▶ **INFORMATION PROVIDED**:
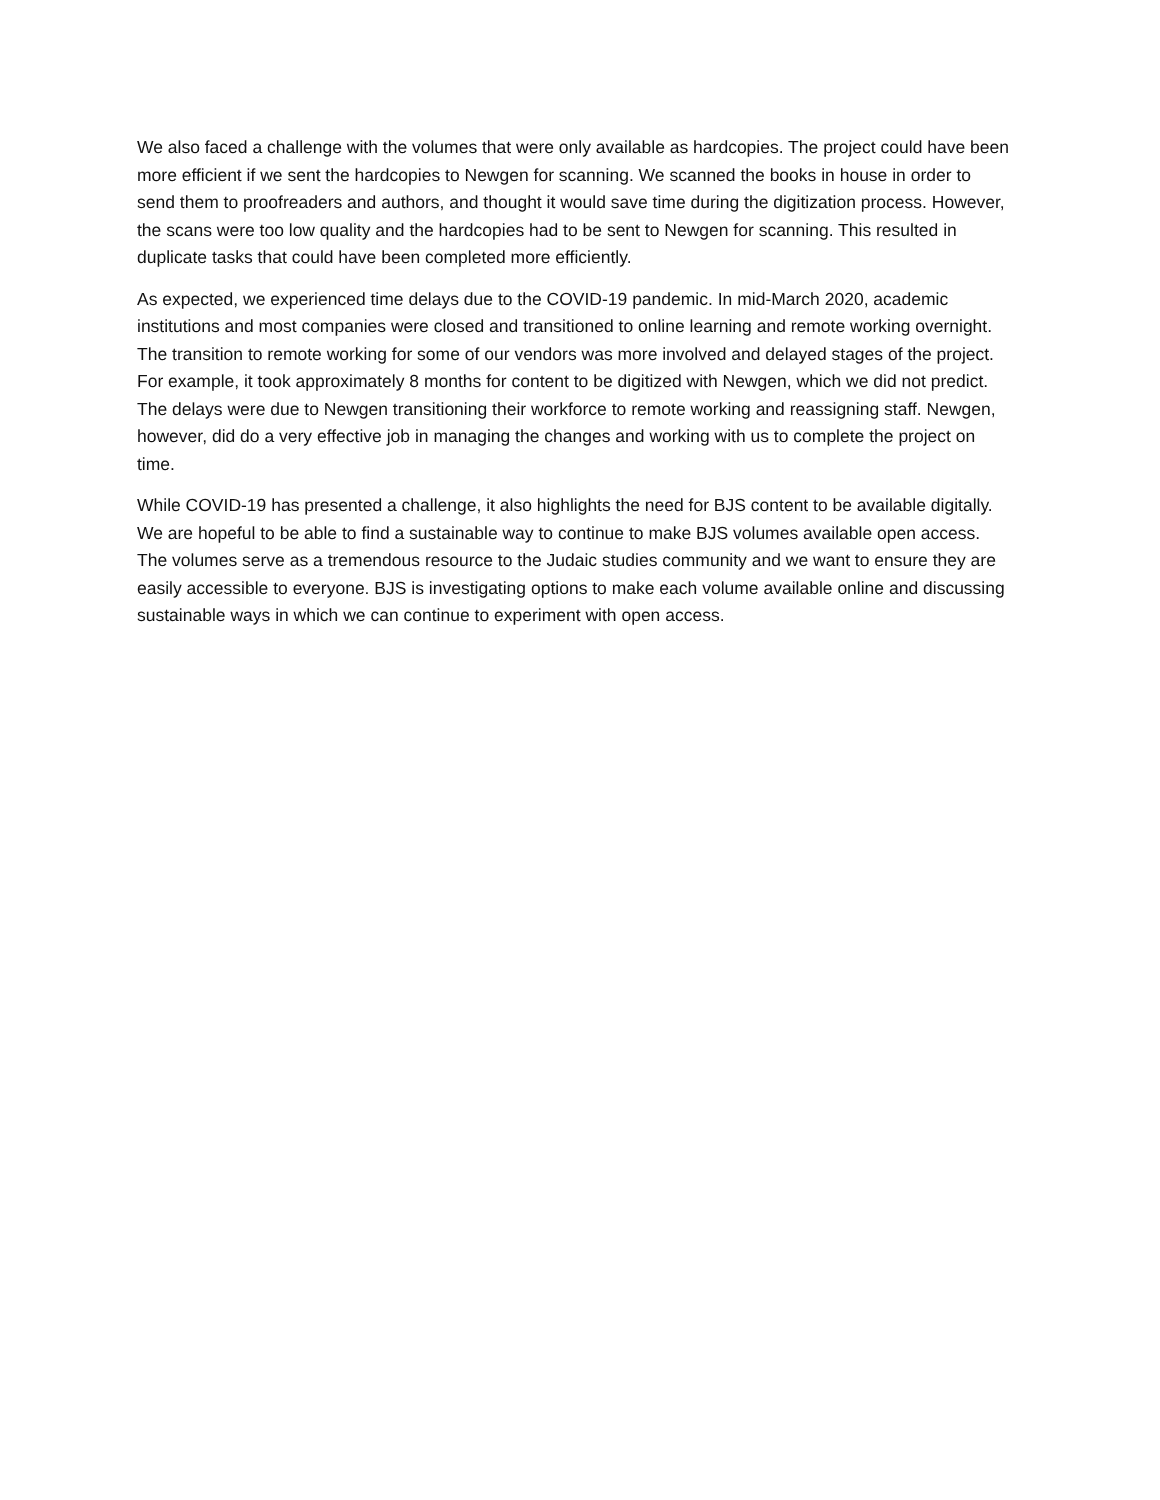We also faced a challenge with the volumes that were only available as hardcopies. The project could have been more efficient if we sent the hardcopies to Newgen for scanning. We scanned the books in house in order to send them to proofreaders and authors, and thought it would save time during the digitization process. However, the scans were too low quality and the hardcopies had to be sent to Newgen for scanning. This resulted in duplicate tasks that could have been completed more efficiently.
As expected, we experienced time delays due to the COVID-19 pandemic. In mid-March 2020, academic institutions and most companies were closed and transitioned to online learning and remote working overnight. The transition to remote working for some of our vendors was more involved and delayed stages of the project. For example, it took approximately 8 months for content to be digitized with Newgen, which we did not predict. The delays were due to Newgen transitioning their workforce to remote working and reassigning staff. Newgen, however, did do a very effective job in managing the changes and working with us to complete the project on time.
While COVID-19 has presented a challenge, it also highlights the need for BJS content to be available digitally. We are hopeful to be able to find a sustainable way to continue to make BJS volumes available open access. The volumes serve as a tremendous resource to the Judaic studies community and we want to ensure they are easily accessible to everyone. BJS is investigating options to make each volume available online and discussing sustainable ways in which we can continue to experiment with open access.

▶ **WHAT IS EXPECTED**:
The answer must be exactly the lines from the one containing "As expected, we" through the final line of the data, both ends included, and nothing else.

▶ **RESULT FOR THIS TASK**:
As expected, we experienced time delays due to the COVID-19 pandemic. In mid-March 2020, academic institutions and most companies were closed and transitioned to online learning and remote working overnight. The transition to remote working for some of our vendors was more involved and delayed stages of the project. For example, it took approximately 8 months for content to be digitized with Newgen, which we did not predict. The delays were due to Newgen transitioning their workforce to remote working and reassigning staff. Newgen, however, did do a very effective job in managing the changes and working with us to complete the project on time.
While COVID-19 has presented a challenge, it also highlights the need for BJS content to be available digitally. We are hopeful to be able to find a sustainable way to continue to make BJS volumes available open access. The volumes serve as a tremendous resource to the Judaic studies community and we want to ensure they are easily accessible to everyone. BJS is investigating options to make each volume available online and discussing sustainable ways in which we can continue to experiment with open access.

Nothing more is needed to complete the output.